I noticed many times that small, trivial, seemingly unrelated code changes can alter the performance characteristics of a piece of Java code, sometimes dramatically.
This happens in both JMH and hand-rolled benchmarks.
For example, in a class like this:
class Class<T> implements Interface {
private final Type field;
Class(ClassBuilder builder) {
field = builder.getField();
}
@Override
void method() { /* ... */ }
}
I did this code change:
class Class<T> implements Interface {
private static Class<?> instance;
private final Type field;
Class(Builder builder) {
instance = this;
field = builder.getField();
}
@Override
void method() { /* ... */ }
}
and performance changed dramatically.
This is just one example. There are other cases where I noticed the same thing.
I cannot determine what causes this. I searched the web, but found no information.
To me, it looks totally uncontrollable. Maybe it has to do with how the compiled code is laid out in memory?
I do not think it is due to false sharing (see below).
I'm developing a spinlock:
class SpinLock {
@Contended // Add compiler option: --add-exports java.base/jdk.internal.vm.annotation=<module-name> (if project is not modular, <module-name> is 'ALL-UNNAMED')
private final AtomicBoolean state = new AtomicBoolean();
void lock() {
while (state.getAcquireAndSetPlain(true)) {
while (state.getPlain()) { // With x86 PAUSE we avoid opaque load
Thread.onSpinWait();
}
}
}
void unlock() {
state.setRelease(false);
}
}
class AtomicBoolean {
private static final VarHandle VALUE;
static {
try {
VALUE = MethodHandles.lookup().findVarHandle(AtomicBoolean.class, "value", boolean.class);
} catch (ReflectiveOperationException e) {
throw new ExceptionInInitializerError(e);
}
}
private boolean value;
public boolean getPlain() {
return value;
}
public boolean getAcquireAndSetPlain(boolean value) {
return (boolean) VALUE.getAndSetAcquire(this, value);
}
public void setRelease(boolean value) {
VALUE.setRelease(this, value);
}
}
My hand-rolled benchmark reported 171.26ns ± 43%
and a JMH benchmark reported avgt 5 265.970 ± 27.712 ns/op
.
When I change it like this:
class SpinLock {
@Contended
private final AtomicBoolean state = new AtomicBoolean();
private final NoopBusyWaitStrategy busyWaitStrategy;
SpinLock() {
this(new NoopBusyWaitStrategy());
}
SpinLock(NoopBusyWaitStrategy busyWaitStrategy) {
this.busyWaitStrategy = busyWaitStrategy;
}
void lock() {
while (state.getAcquireAndSetPlain(true)) {
busyWaitStrategy.reset(); // Will be inlined
while (state.getPlain()) {
Thread.onSpinWait();
busyWaitStrategy.tick(); // Will be inlined
}
}
}
void unlock() {
state.setRelease(false);
}
}
class NoopBusyWaitStrategy {
void reset() {}
void tick() {}
}
My hand-rolled benchmark reported 184.24ns ± 48%
and a JMH benchmark reported avgt 5 291.285 ± 20.860 ns/op
.
Even though the results of the two benchmarks are different, they both increase.

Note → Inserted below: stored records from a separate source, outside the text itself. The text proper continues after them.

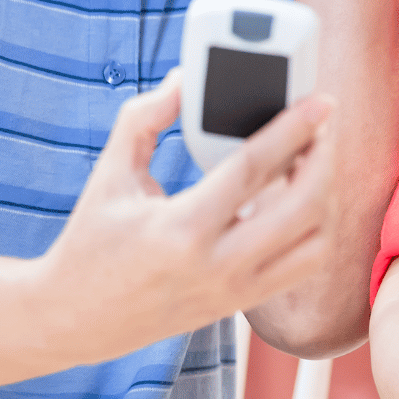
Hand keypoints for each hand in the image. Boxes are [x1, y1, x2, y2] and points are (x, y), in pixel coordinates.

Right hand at [35, 69, 334, 367]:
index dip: (294, 129)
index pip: (254, 169)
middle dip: (324, 159)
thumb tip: (185, 78)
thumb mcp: (111, 171)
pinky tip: (297, 198)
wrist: (73, 320)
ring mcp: (234, 290)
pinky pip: (303, 266)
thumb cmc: (92, 240)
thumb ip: (146, 117)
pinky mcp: (241, 303)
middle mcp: (216, 265)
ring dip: (325, 196)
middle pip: (302, 208)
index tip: (321, 102)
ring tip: (311, 162)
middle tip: (322, 127)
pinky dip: (315, 228)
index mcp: (181, 229)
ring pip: (315, 242)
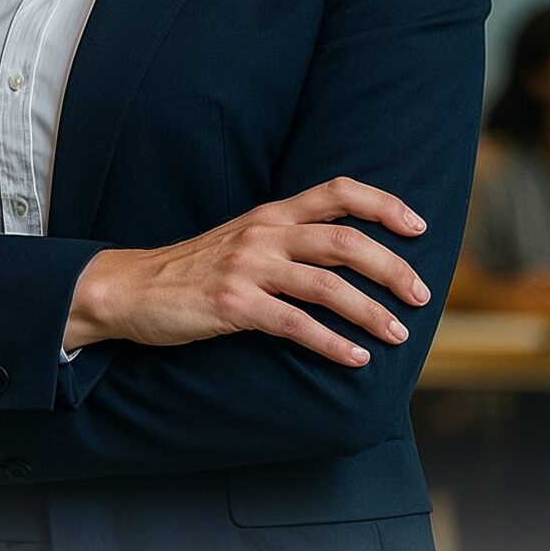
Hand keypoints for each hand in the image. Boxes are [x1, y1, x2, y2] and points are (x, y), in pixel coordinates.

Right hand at [68, 177, 432, 366]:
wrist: (128, 289)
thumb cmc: (190, 271)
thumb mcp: (241, 241)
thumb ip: (285, 241)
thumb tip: (344, 259)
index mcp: (270, 215)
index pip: (337, 192)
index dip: (384, 204)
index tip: (418, 227)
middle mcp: (263, 234)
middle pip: (346, 241)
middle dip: (393, 268)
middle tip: (421, 295)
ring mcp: (247, 268)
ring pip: (327, 285)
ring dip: (371, 312)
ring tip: (397, 334)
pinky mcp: (233, 305)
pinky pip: (295, 324)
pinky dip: (331, 342)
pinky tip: (355, 358)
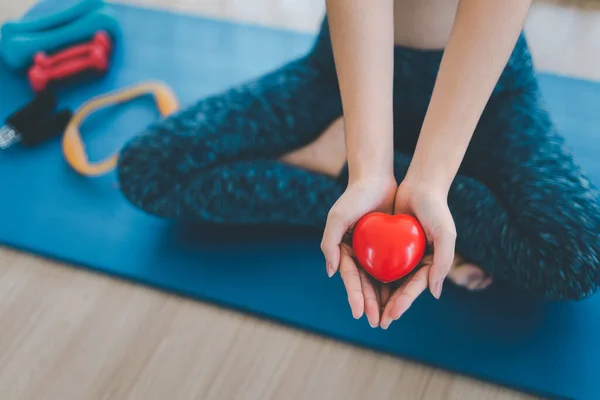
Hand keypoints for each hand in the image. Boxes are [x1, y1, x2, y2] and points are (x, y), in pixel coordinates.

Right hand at [321, 175, 396, 326]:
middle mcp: (358, 254)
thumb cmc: (354, 197)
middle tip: (377, 323)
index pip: (350, 278)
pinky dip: (397, 282)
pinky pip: (394, 268)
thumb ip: (329, 243)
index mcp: (344, 251)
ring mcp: (374, 252)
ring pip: (380, 280)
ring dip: (384, 299)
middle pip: (365, 284)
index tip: (360, 313)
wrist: (375, 179)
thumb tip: (331, 273)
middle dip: (370, 305)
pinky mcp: (390, 248)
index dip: (355, 296)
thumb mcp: (337, 217)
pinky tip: (403, 295)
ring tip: (389, 318)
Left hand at [378, 179, 456, 328]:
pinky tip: (359, 285)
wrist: (421, 185)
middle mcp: (416, 261)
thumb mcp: (445, 235)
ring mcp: (402, 254)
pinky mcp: (389, 244)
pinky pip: (377, 262)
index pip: (414, 288)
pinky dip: (369, 274)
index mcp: (431, 264)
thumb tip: (434, 294)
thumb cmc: (436, 209)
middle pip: (399, 288)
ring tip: (366, 312)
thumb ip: (443, 263)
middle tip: (376, 322)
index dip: (403, 302)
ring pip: (386, 279)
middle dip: (387, 306)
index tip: (391, 315)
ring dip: (377, 295)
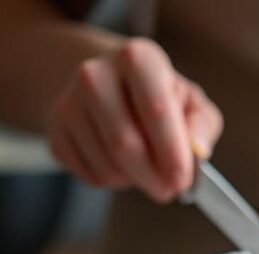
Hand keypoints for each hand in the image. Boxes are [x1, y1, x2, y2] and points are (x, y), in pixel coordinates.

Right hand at [45, 38, 222, 199]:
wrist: (104, 82)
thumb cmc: (156, 95)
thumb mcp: (190, 100)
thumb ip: (202, 124)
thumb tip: (199, 150)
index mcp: (137, 57)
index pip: (155, 110)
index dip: (172, 153)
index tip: (183, 180)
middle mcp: (96, 74)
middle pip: (125, 145)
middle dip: (153, 178)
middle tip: (169, 190)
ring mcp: (69, 102)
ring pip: (107, 166)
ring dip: (134, 181)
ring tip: (146, 169)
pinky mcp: (55, 129)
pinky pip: (89, 175)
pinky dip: (112, 181)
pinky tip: (121, 165)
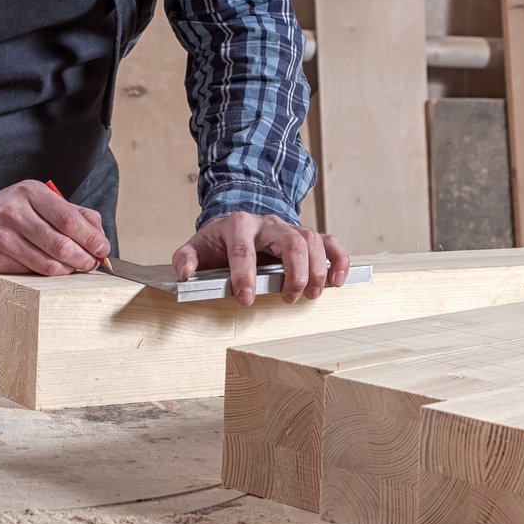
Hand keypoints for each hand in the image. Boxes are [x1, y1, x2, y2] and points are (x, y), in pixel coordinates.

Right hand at [0, 180, 111, 276]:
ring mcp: (1, 237)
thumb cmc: (21, 214)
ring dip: (68, 271)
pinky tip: (50, 270)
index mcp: (31, 192)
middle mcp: (13, 212)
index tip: (102, 249)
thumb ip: (79, 216)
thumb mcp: (46, 203)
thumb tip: (101, 242)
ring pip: (47, 264)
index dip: (90, 238)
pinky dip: (47, 277)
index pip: (67, 218)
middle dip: (83, 259)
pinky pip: (31, 275)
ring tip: (74, 268)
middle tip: (91, 264)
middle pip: (59, 244)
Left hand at [174, 212, 350, 305]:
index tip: (246, 299)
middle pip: (289, 241)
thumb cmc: (219, 241)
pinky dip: (338, 259)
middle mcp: (267, 223)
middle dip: (292, 272)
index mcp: (239, 225)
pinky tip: (338, 280)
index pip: (244, 249)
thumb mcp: (197, 246)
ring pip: (311, 240)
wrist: (236, 224)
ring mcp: (289, 229)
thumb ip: (186, 258)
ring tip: (310, 294)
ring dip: (315, 269)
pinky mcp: (305, 237)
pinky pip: (329, 242)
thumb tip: (185, 273)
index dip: (245, 275)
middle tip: (288, 298)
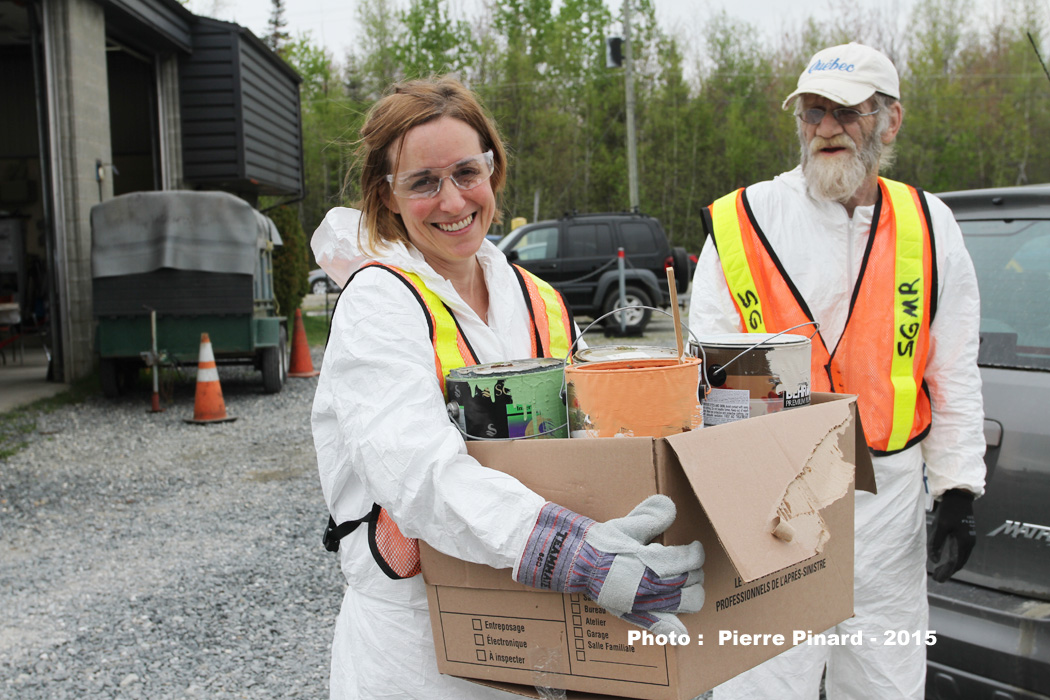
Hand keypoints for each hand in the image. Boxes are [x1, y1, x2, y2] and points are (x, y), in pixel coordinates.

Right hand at [515, 496, 704, 635]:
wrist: (577, 563)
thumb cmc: (601, 543)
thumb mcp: (627, 525)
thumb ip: (651, 516)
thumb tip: (671, 507)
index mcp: (652, 561)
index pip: (689, 560)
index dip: (697, 553)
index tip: (695, 547)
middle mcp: (652, 584)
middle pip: (691, 582)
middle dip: (695, 572)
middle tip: (688, 565)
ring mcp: (645, 602)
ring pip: (684, 603)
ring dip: (691, 593)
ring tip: (685, 584)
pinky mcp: (635, 613)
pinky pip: (659, 626)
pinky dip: (672, 630)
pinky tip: (680, 633)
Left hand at [928, 489, 976, 582]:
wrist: (959, 497)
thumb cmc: (949, 511)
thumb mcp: (940, 527)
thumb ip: (936, 544)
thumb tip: (935, 561)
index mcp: (964, 543)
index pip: (956, 564)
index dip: (946, 573)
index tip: (937, 579)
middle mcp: (969, 543)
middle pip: (959, 563)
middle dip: (948, 572)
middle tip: (937, 579)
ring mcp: (969, 539)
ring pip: (960, 558)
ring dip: (951, 566)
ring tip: (939, 571)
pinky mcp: (966, 535)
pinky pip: (960, 551)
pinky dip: (953, 558)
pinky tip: (945, 559)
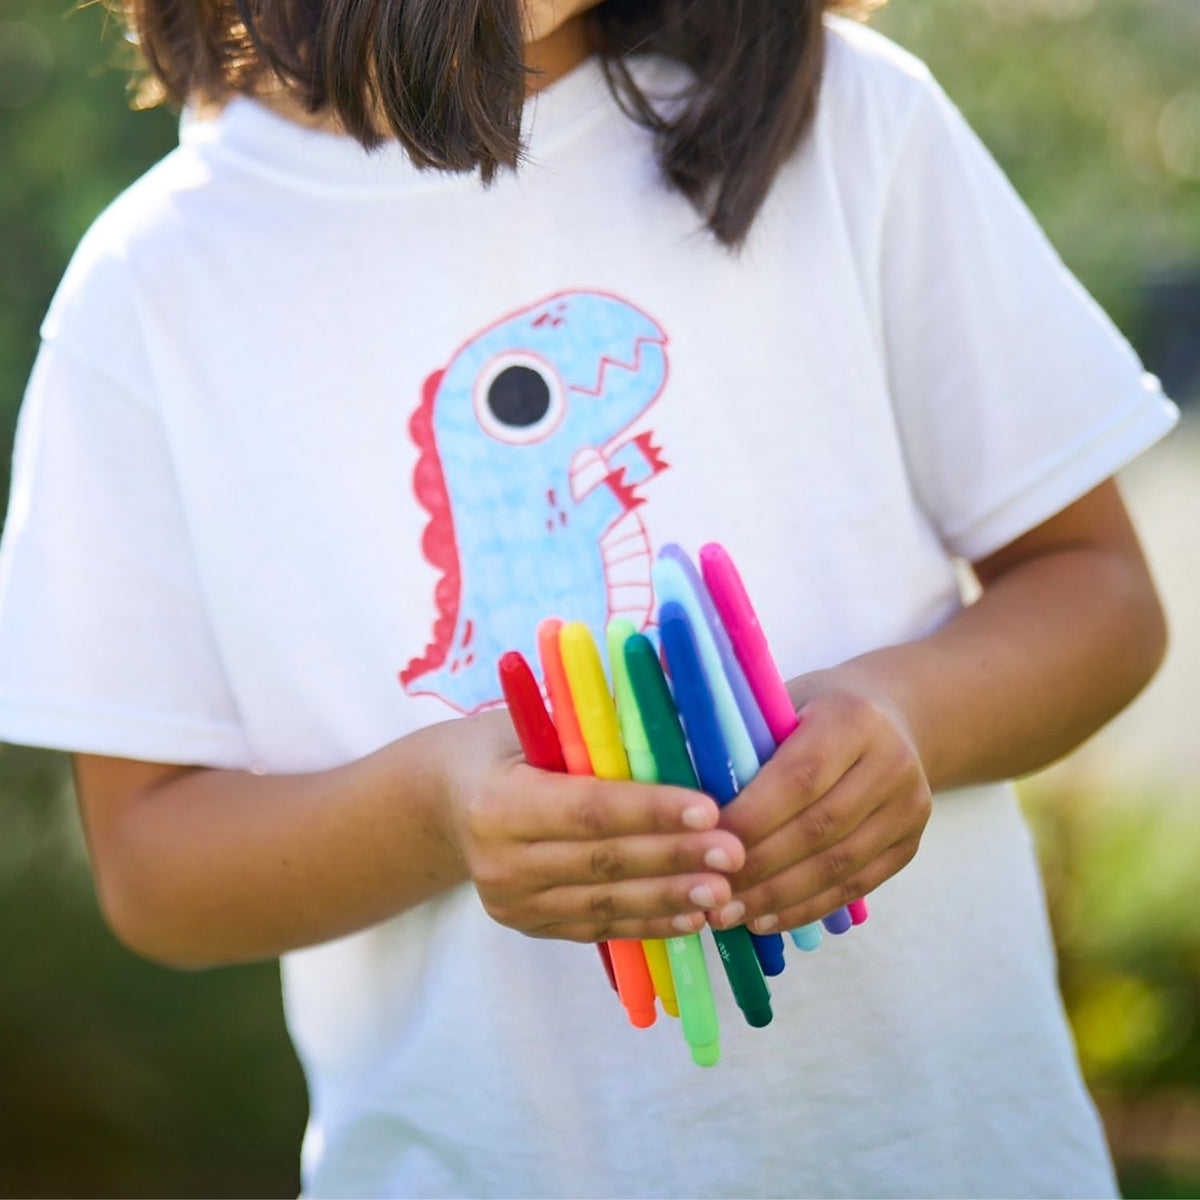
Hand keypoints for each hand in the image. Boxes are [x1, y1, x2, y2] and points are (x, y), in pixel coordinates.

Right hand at [439, 711, 745, 942]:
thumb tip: (677, 687)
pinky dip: (650, 923)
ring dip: (671, 900)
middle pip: (602, 862)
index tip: (710, 808)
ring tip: (725, 892)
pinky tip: (694, 917)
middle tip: (736, 853)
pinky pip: (600, 927)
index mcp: (497, 802)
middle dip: (675, 858)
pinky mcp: (532, 927)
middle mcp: (499, 862)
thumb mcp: (536, 721)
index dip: (650, 810)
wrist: (447, 801)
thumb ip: (596, 722)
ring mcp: (513, 903)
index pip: (588, 809)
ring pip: (605, 903)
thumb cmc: (507, 746)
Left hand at [711, 674, 931, 933]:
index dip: (752, 814)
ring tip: (725, 915)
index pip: (801, 775)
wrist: (891, 715)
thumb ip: (732, 731)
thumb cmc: (808, 710)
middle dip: (758, 867)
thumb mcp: (774, 700)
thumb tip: (660, 756)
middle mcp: (892, 761)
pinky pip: (855, 886)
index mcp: (852, 717)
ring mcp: (909, 807)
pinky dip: (806, 908)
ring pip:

This is the JMH benchmark:
public class SpinLockBenchmark {
@State(Scope.Benchmark)
public static class BenchmarkState {
final SpinLock lock = new SpinLock();
}
@Benchmark
@Fork(value = 1, warmups = 1, jvmArgsAppend = {"-Xms8g", "-Xmx8g", "-XX:+AlwaysPreTouch", "-XX:+UnlockExperimentalVMOptions", "-XX:+UseEpsilonGC", "-XX:-RestrictContended"})
@OutputTimeUnit(TimeUnit.NANOSECONDS)
@BenchmarkMode(Mode.AverageTime)
@Threads(6)
public void run(BenchmarkState state) {
state.lock.lock();
state.lock.unlock();
}
}
Do you have any ideas?
Does it happen with languages without a runtime, too?